La nostra area ormai brucia da giorni. Roghi, di piccole o medie dimensioni, un pò ovunque : ieri nei pressi della Masseria del Monaco, nella lingua di quella terra felix che unisce Marigliano ad Acerra  l'aria era irrespirabile per la presenza di copertoni " freschi depositati" e dati alle fiamme da criminali senza scrupoli. 

I volontari registrano non solo roghi di sterpaglia dovuti alla mancanza di manutenzione delle strade e delle campagne ma anche - e soprattutto - di rifiuti dati alle fiamme per cancellare la loro presenza .

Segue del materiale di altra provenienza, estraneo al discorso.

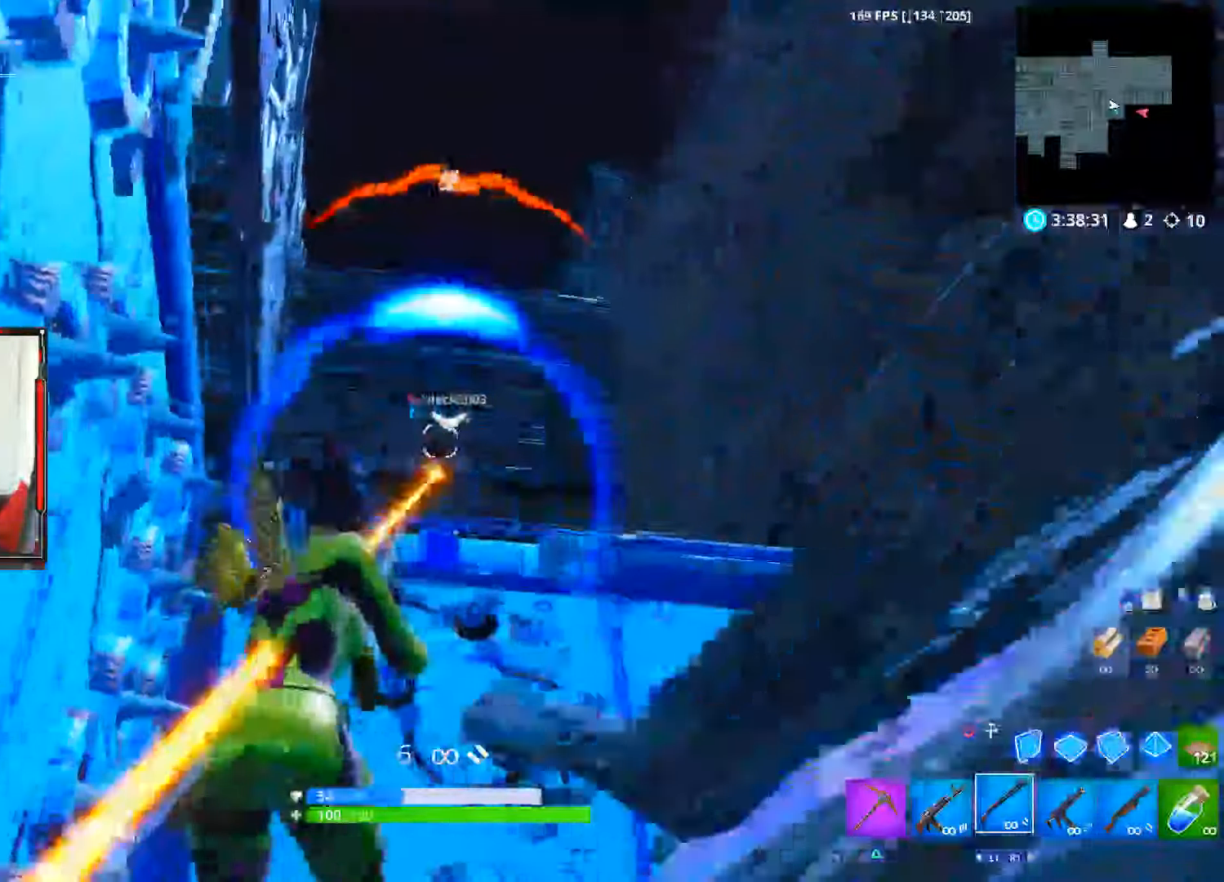
{"buttons": ["R3"], "left_stick": "up", "right_stick": "center", "events": [[133, "L2", "down"], [133, "right_stick", "down"], [167, "left_stick", "center"], [200, "R2", "down"], [200, "R3", "down"], [200, "right_stick", "down-left"], [233, "left_stick", "up"], [350, "L2", "up"], [350, "R2", "up"], [350, "right_stick", "center"]]}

In questo momento, un giro sul piede perno a mò di compasso ed occhi fissi all'orizzonte : decine di funghi di fumo si adocchiano a distanza. Da Salerno a  Napoli non c'è un monte o  una collina senza  il suo rogo. Scenari da guerriglia lungo la valle del Vesuvio che continua a bruciare in ogni sua parte.  

Fumo nero e Pm10 schizzato oltre i limiti consentiti : un cocktail micidiale tra polveri sottili, afa , mancanza di piogge e vento. Ed il brodo di polveri sottili galleggia fermandosi dai limiti morfologici nella nostra area. Una brodaglia che non ha confini amministrativi e che si muove passeggiando nel nolano, poi nel pomiglianese ed ancora nell'acerrano nel silenzio e nell'inerzia delle amministrazioni.

Pronto un esposto da recapitare " ai piani alti" : le famiglie dell'area mariglianese sono esaute. Fuochi e fumi in ogni dove ed ad ogni ora del giorno. E' ora di dire basta. Seriamente. Collettivamente.